As previously mentioned, Pocari Sweat is a big deal in Japan. Found in every Japanese vending machine alongside Japanese green tea and Japanese canned coffee, Pocari Sweat is everywhere.
The name Pocari Sweat leaves a lot to be desired. In fact, of the two people writing the article, one of us refuses to even try it. The other loves it (because Pocari Sweat is brilliant).
The reason behind the off-putting name is simple: Pocari Sweat is a sports drink, and its name implies a refuelling of everything you lose when you sweat.
Pocari Sweat is easily the most popular sports drink in Japan, though it tends to have a less extreme effect on the body than other sports drinks. It’s a very refreshing companion if you happen to go for a long hike on a hot day.

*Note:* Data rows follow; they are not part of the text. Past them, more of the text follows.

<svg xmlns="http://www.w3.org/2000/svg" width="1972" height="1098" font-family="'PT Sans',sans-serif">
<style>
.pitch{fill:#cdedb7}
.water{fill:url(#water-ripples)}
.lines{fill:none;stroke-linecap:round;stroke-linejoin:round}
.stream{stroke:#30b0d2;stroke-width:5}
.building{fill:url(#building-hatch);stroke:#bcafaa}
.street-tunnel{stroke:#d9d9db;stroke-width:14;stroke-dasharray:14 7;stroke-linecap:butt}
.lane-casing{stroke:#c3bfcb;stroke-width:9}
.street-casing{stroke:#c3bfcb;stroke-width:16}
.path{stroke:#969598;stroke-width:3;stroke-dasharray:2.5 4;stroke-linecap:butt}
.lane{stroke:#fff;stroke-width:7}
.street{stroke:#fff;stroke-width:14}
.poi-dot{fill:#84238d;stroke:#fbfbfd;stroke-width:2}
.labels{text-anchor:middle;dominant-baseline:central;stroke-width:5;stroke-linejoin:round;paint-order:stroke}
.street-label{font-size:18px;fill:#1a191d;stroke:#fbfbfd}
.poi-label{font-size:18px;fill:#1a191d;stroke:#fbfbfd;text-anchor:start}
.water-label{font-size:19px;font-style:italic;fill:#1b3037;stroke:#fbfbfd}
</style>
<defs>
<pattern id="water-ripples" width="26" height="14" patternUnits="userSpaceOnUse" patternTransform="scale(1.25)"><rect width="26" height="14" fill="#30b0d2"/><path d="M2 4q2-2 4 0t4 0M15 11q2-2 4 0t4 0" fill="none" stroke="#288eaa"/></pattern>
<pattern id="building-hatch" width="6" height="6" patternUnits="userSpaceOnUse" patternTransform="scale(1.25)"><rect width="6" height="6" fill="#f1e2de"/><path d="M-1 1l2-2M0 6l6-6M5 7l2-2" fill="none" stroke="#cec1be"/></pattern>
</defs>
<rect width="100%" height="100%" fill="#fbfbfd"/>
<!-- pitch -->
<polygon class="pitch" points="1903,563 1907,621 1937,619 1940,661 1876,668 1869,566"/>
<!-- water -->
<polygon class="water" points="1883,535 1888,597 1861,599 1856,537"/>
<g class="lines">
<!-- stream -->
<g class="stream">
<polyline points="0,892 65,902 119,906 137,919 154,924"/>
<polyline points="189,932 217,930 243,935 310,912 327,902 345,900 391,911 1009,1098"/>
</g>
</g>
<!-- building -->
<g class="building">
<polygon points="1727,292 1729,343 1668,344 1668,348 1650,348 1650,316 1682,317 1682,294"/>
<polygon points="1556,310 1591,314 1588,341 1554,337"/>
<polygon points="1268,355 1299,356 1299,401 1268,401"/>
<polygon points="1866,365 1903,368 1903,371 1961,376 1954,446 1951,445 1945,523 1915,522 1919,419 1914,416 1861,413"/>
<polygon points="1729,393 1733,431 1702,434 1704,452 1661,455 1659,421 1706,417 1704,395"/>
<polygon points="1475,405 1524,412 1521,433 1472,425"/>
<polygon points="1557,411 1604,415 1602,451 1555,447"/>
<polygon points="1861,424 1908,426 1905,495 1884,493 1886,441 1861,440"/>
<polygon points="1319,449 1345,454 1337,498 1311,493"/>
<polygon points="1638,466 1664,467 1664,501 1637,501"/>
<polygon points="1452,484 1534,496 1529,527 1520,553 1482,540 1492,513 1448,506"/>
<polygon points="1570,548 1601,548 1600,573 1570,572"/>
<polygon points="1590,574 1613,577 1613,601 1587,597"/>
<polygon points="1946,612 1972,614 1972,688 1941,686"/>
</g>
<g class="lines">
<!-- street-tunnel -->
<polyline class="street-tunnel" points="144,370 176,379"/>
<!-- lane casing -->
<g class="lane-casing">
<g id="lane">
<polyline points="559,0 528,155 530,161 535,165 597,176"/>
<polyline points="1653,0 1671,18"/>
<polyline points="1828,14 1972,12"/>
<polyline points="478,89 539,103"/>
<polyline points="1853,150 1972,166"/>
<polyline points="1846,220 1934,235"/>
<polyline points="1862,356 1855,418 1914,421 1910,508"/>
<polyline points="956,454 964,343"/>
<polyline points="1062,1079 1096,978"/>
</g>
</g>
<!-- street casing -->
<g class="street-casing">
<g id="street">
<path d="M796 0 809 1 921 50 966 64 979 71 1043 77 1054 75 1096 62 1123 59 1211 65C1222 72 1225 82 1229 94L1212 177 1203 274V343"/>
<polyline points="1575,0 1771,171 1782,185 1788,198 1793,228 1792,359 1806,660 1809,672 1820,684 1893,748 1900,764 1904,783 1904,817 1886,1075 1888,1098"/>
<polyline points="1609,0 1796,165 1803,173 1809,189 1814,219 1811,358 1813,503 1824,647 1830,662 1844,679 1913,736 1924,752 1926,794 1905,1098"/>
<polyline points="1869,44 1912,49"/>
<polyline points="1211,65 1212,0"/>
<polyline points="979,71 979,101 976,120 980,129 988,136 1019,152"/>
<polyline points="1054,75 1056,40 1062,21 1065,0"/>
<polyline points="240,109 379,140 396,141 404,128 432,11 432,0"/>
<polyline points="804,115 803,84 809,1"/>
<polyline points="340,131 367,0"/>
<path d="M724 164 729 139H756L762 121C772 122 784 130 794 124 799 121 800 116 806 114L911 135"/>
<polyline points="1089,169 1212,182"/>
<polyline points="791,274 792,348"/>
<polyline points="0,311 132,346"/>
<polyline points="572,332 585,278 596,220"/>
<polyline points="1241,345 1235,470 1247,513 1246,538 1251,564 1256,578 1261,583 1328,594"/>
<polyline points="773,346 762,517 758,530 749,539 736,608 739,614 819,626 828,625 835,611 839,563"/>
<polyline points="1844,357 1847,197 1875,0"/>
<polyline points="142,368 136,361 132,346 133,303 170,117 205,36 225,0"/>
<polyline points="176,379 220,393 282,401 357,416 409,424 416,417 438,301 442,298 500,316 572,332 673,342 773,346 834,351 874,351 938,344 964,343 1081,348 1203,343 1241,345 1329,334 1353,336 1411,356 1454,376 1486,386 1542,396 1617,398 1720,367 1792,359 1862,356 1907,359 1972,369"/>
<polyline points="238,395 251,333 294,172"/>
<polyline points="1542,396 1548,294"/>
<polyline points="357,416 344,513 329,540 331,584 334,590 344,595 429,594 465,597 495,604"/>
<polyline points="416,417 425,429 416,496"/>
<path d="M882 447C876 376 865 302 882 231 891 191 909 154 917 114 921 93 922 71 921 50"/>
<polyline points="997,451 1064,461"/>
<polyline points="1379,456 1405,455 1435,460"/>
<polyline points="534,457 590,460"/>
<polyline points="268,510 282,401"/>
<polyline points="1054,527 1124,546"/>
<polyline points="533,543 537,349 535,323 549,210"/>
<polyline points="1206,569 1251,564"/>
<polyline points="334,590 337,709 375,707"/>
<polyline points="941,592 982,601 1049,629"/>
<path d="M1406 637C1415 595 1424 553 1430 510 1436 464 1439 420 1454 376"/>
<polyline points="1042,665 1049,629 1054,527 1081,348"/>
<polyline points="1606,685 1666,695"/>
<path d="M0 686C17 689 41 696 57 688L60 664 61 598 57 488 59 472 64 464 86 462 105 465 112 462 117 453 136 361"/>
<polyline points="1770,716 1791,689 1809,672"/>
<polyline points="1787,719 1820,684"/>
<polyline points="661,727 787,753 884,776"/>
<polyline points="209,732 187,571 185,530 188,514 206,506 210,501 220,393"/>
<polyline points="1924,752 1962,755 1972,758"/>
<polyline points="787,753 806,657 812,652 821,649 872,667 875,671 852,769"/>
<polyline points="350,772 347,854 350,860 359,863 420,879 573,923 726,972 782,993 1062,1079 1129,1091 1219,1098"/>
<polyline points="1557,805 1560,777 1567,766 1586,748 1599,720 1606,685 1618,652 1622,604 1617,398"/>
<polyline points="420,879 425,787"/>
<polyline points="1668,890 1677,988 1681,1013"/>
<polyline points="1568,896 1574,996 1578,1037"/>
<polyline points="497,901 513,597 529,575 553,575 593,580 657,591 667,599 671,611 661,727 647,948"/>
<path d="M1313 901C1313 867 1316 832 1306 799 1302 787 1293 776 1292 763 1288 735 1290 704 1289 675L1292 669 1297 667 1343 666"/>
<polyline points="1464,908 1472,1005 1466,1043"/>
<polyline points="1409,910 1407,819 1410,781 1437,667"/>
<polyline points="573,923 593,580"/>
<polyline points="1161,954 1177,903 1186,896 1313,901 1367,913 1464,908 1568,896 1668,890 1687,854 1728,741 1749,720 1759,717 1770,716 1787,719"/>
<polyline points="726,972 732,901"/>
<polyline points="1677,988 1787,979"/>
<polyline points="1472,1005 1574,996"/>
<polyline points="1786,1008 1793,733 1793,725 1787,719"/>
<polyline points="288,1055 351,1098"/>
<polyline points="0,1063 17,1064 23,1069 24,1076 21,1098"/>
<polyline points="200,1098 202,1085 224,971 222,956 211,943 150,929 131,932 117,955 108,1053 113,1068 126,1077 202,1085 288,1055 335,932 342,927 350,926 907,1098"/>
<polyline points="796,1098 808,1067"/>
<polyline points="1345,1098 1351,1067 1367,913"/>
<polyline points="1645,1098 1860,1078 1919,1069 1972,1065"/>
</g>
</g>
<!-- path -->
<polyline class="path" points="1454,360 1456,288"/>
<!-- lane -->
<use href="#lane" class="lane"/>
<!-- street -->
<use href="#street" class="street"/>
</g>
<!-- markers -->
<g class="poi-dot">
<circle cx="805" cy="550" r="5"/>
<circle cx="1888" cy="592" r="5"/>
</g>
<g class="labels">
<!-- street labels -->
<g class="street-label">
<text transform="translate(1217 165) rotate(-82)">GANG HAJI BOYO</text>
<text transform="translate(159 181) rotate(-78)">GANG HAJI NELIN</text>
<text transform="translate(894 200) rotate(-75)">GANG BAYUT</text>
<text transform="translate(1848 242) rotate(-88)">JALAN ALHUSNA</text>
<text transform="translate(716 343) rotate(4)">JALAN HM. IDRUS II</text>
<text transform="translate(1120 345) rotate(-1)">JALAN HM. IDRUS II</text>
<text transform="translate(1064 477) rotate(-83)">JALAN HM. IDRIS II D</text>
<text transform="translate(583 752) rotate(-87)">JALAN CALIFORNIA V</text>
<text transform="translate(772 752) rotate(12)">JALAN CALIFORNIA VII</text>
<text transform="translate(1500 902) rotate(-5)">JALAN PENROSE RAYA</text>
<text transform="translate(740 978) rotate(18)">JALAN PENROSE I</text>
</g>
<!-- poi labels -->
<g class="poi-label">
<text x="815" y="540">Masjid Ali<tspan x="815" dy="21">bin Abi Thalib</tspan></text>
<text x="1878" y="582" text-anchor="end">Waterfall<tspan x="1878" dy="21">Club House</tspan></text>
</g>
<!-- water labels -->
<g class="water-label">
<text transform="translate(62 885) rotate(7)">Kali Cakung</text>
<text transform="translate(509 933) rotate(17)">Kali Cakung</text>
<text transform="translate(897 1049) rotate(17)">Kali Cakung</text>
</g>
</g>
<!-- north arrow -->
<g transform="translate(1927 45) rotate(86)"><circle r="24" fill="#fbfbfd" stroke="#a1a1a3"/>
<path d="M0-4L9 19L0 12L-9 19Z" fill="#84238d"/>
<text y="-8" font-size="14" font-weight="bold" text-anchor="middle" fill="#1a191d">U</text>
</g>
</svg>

If you’re wondering how it tastes, Pocari Sweat is uncarbonated, slightly sweet, and wonderfully refreshing. It’s kind of like water but better. Water plus.
As a Brit, it took some getting used to the idea that ‘cider’ in Japan and Korea is not an exclusively apple-flavoured alcohol. In East Asia, cider typically just means some kind of fruit-flavoured soda.
Mitsuya Cider is, without a doubt, the most popular fruit soda amongst Japanese drinks. For an easy comparison, it is most similar to Sprite but, unsurprisingly, it also comes in a decent variety of fruit flavours.
When I first arrived in Japan, I was passionately obsessed with grape flavour Mitsuya Cider.
This is one of those Japanese drinks that’s an absolute classic, as is made pretty clear by its vintage-looking label and bottle design. Oronamin C is also typically found amongst other Japanese soft drinks on the shelves of vending machines around the country.
There’s not much to this one. As the name suggests, Oronamin C is a Japanese soda with an emphasis on providing the one drinking it with a healthy dose of vitamin C. That’s it. Nice and simply; nice and healthy.
It’s the iconic 1960s logo, the glass bottle, and the easy-to-remove bottle cap that perhaps make Oronamin C one of the more iconic Japanese drinks. But, at its core, it’s just a healthy dose of vitamins in soda form.
Yakult probably doesn’t take much explaining. It’s everywhere. A lot of people probably don’t realise the fact that it’s a Japanese drink, however. Growing up in the UK, Yakult was everywhere, and very overpriced, but it was invented in Japan by the company Yakult Honsha.
Promoted as a drink that helps with healthy digestion, Yakult has been something of a low-key global trend for a long time. You’ll still find it on supermarket shelves in Japan and, while it is everywhere, it’s still one of the most iconic Japanese drinks around.